Die 33-Jährige erlitt lebensgefährliche Verletzungen, unter anderem eine Wirbel-Fraktur und Lungenrisse. Auch der Angeklagte wurde schwer verletzt. Der Schaden an der Stadtbahn wird auf mehr als 50 000 Euro beziffert, der Polo, der noch einen Restwert von 4000 Euro hatte, war schrottreif. Bereits am Tag nach dem Unfall kamen den Ermittlern aufgrund des sonderbaren Verhaltens des Verursachers erste Bedenken, ob es sich hier wirklich um einen Unfall handelte. Der 36-Jährige kam zunächst in Untersuchungshaft, wenig später vorläufig in ein psychiatrisches Krankenhaus.

Die Staatsanwaltschaft geht davon aus, dass der Mann an einer paranoid psychischen Störung leidet. Während der Tat, also dem versuchten heimtückischen Mord, sei seine Einsichts- und Steuerungsfähigkeit krankheitsbedingt vollkommen aufgehoben gewesen. Dennoch sei er laut Anklägerin in diesem krankhaften Zustand eine Gefahr für die Allgemeinheit und müsse dort bleiben, wo er jetzt ist - in der Psychiatrie.

Zum Unfallhergang schwieg der Angeklagte. Auch Fragen zu seiner offensichtlich schon seit Jahren bestehenden psychischen Krankheit wollte er nicht beantworten. Seine Ehefrau machte ebenfalls von ihrem Zeugnisverweigerungsrecht Gebrauch. Gleichzeitig ließ die Grundschullehrerin die Richter aber wissen, dass man weiter zusammenbleiben werde und sie ihn sofort zu sich nach Hause hole, wenn er wieder in Freiheit sei. Sie wisse, dass er krank sei und hoffe, dass er wieder „zurück ins Leben findet“.

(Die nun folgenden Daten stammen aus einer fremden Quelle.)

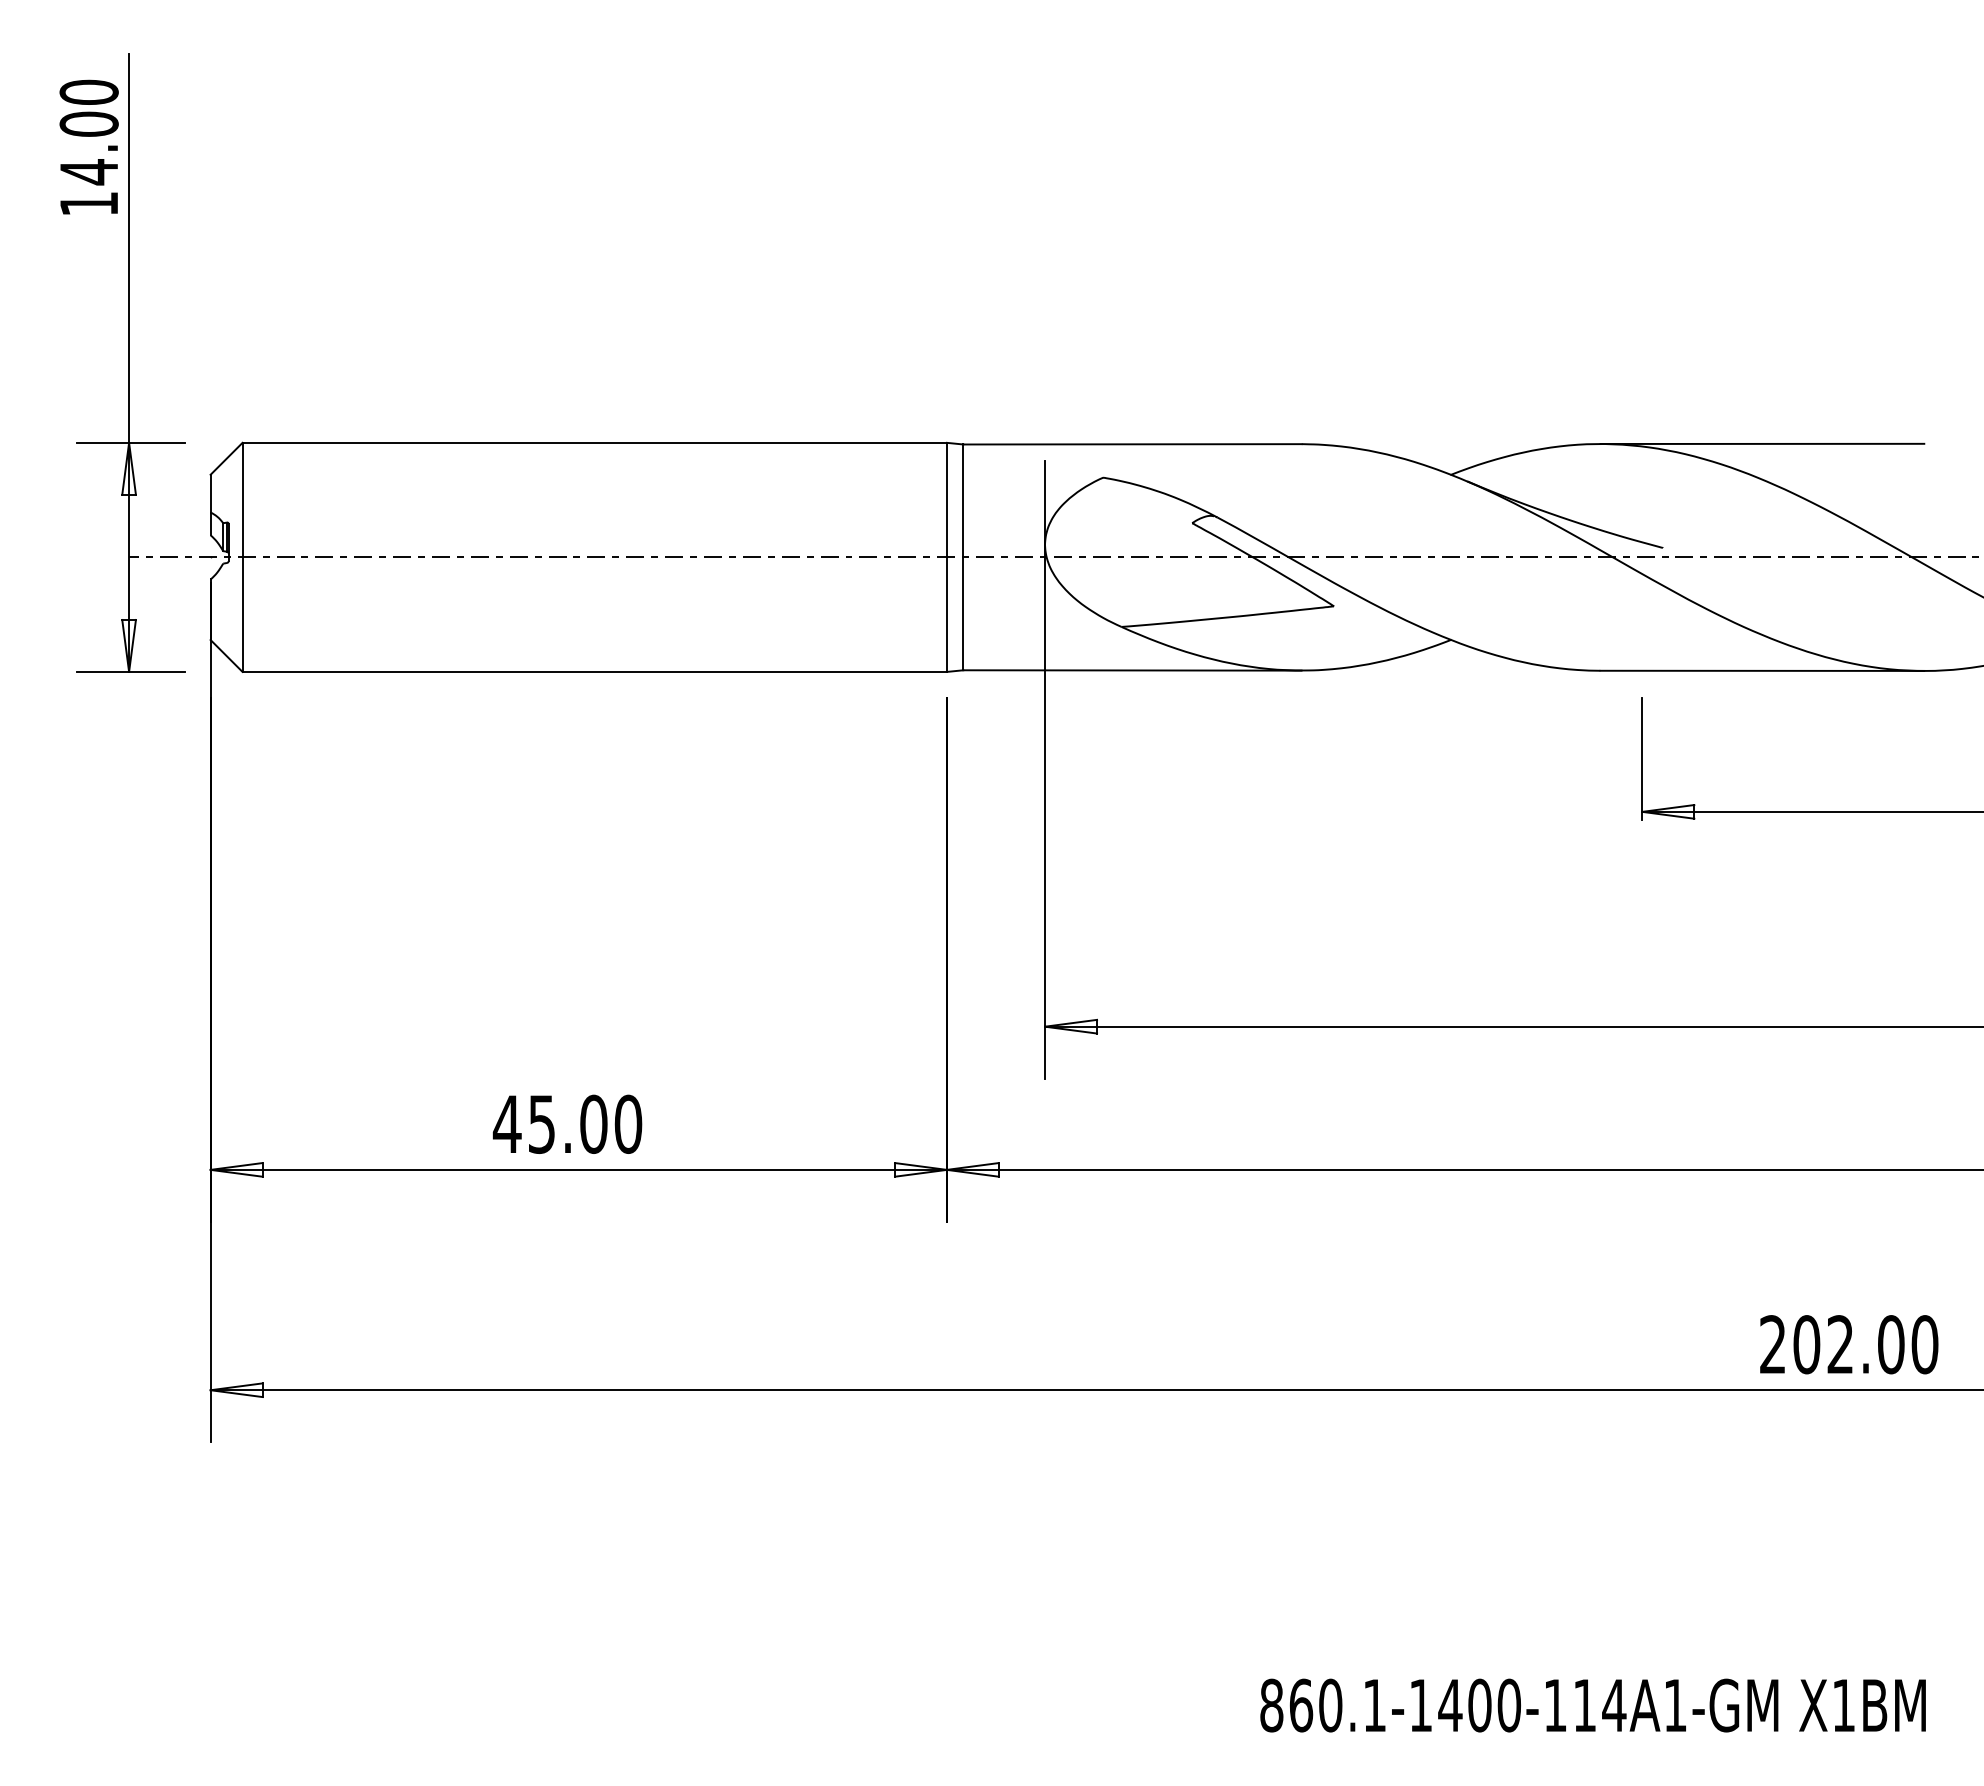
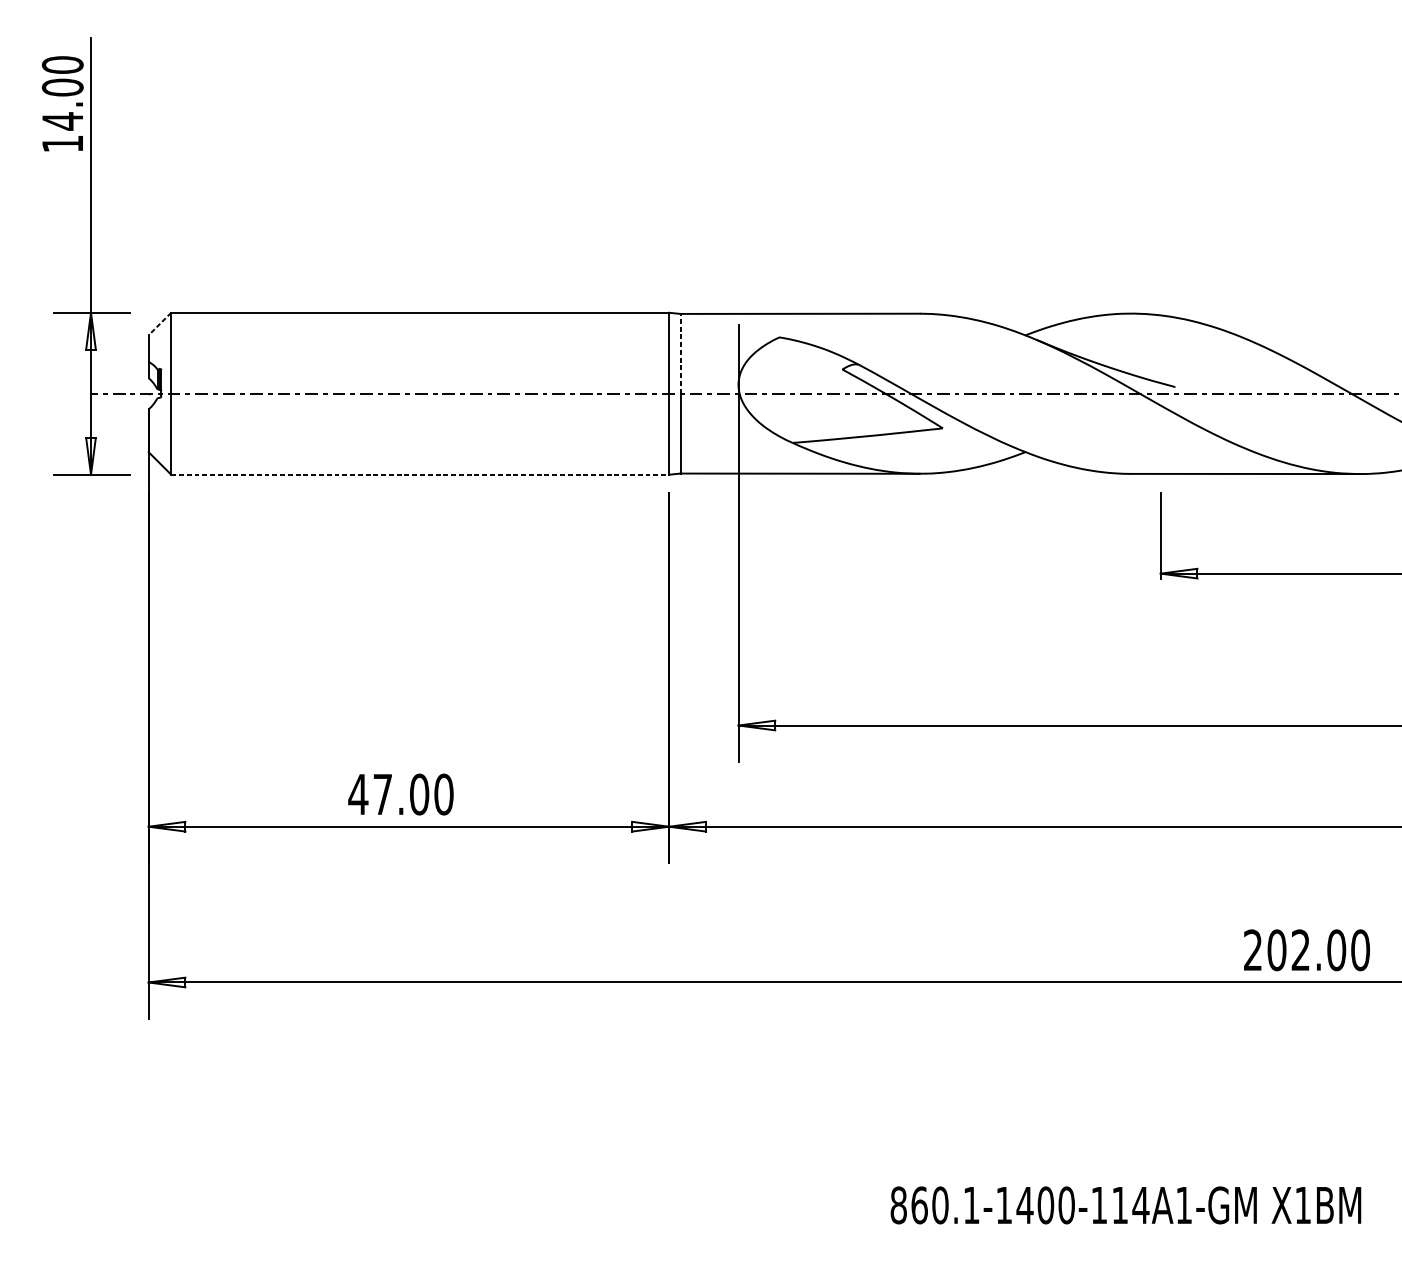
line: (1762, 443) -> (1245, 313), removed
line: (226, 458) -> (159, 323), solid -> dashed
line: (963, 500) -> (680, 353), solid -> dashed
line: (595, 671) -> (420, 474), solid -> dashed
text: (541, 1124) -> (382, 794), 45.00 -> 47.00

Im Vorfeld der Verhandlung hatte der Angeklagte gegenüber einem psychiatrischen Gutachter zu seinem Gesundheitszustand und zum Tatgeschehen Angaben gemacht, die der Experte gestern im Zeugenstand vortrug. Demnach sei der Angeklagte zunächst auf der Pragstraße im Stau gestanden, dann habe er plötzlich nichts mehr gesehen und aus Angst beschleunigt. Nach dem Unfall sei er ausgestiegen und habe gesehen, wie seine Frau aus der Nase blutete. Er fühlte sich beobachtet, zeigte dem Gutachter eine Stelle am Rücken, wo man ihm angeblich ein Navigationsgerät unter seine Haut implantiert hätte, um ihn zu steuern. Tage vor dem Unfall hätte er in TV-Werbespots und auch im Internet seltsame Geräusche vernommen, die ihm galten. Und in seinem Keller zu Hause gäbe es rot-schwarze Bilder, die das Paradies und die Hölle veranschaulichen.

Die Schwurgerichtskammer hat insgesamt vier Verhandlungstage angesetzt. Das Gericht will am 11. Mai entscheiden, ob der 36-Jährige für immer hinter psychiatrischen Mauern verbleibt.